[Transcribed page contents]
[Start of section]

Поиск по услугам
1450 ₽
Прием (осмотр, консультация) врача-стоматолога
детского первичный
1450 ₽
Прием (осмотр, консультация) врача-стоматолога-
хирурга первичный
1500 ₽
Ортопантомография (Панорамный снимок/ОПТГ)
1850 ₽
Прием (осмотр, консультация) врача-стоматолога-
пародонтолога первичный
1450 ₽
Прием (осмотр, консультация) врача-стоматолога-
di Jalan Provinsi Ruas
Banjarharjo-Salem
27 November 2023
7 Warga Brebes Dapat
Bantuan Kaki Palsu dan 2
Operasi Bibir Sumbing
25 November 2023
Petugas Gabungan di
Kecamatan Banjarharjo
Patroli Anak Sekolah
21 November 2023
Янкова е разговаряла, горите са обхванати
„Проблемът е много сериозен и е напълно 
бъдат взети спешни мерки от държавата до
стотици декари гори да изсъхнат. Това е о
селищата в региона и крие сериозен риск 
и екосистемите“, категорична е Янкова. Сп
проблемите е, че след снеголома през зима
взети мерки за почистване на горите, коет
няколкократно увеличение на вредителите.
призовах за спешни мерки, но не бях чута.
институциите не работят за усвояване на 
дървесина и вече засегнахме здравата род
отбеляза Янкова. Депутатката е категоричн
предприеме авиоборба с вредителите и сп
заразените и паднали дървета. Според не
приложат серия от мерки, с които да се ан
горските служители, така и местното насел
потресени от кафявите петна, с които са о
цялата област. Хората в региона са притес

[End of section]

EXERCISE BRIEF
Can you output the records as a Markdown table with the columns Row and Line, starting at the first line of the records and ending at the line that contains "Bantuan Kaki Palsu dan 2", leaving out any blank lines?

OUTPUT OF THE TASK
| Row | Line |
|---|---|
| 1 | Поиск по услугам |
| 2 | 1450 ₽ |
| 3 | Прием (осмотр, консультация) врача-стоматолога |
| 4 | детского первичный |
| 5 | 1450 ₽ |
| 6 | Прием (осмотр, консультация) врача-стоматолога- |
| 7 | хирурга первичный |
| 8 | 1500 ₽ |
| 9 | Ортопантомография (Панорамный снимок/ОПТГ) |
| 10 | 1850 ₽ |
| 11 | Прием (осмотр, консультация) врача-стоматолога- |
| 12 | пародонтолога первичный |
| 13 | 1450 ₽ |
| 14 | Прием (осмотр, консультация) врача-стоматолога- |
| 15 | di Jalan Provinsi Ruas |
| 16 | Banjarharjo-Salem |
| 17 | 27 November 2023 |
| 18 | 7 Warga Brebes Dapat |
| 19 | Bantuan Kaki Palsu dan 2 |